* YOUR TASK *
Each line in the records below, from the one that contains "For each pixel" to the one that contains "587 803 124", should be reproduced exactly, the first and last included.

* LISTED RECORDS *
Segment Open

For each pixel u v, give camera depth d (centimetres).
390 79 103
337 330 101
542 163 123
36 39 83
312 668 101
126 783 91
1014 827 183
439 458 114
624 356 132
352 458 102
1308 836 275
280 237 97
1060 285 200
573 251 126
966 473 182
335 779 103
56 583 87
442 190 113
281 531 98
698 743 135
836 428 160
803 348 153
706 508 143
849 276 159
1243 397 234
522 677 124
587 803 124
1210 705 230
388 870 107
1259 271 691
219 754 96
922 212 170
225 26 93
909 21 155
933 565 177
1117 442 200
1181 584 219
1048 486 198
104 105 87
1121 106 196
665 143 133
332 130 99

Segment Closed
Segment Open

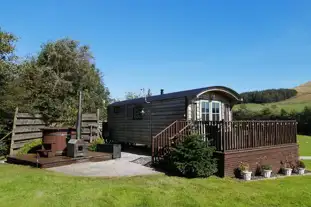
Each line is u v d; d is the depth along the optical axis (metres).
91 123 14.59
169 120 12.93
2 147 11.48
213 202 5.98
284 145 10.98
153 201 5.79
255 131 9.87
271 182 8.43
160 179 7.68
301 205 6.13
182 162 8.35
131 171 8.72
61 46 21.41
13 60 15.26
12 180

Segment Closed

* REPLY TO THE EXERCISE *
For each pixel u v, give camera depth d (centimetres).
390 79 103
337 330 101
542 163 123
36 39 83
312 668 101
126 783 91
1014 827 183
439 458 114
624 356 132
352 458 102
1308 836 275
280 237 97
1060 285 200
573 251 126
966 473 182
335 779 103
56 583 87
442 190 113
281 531 98
698 743 135
836 428 160
803 348 153
706 508 143
849 276 159
1243 397 234
522 677 124
587 803 124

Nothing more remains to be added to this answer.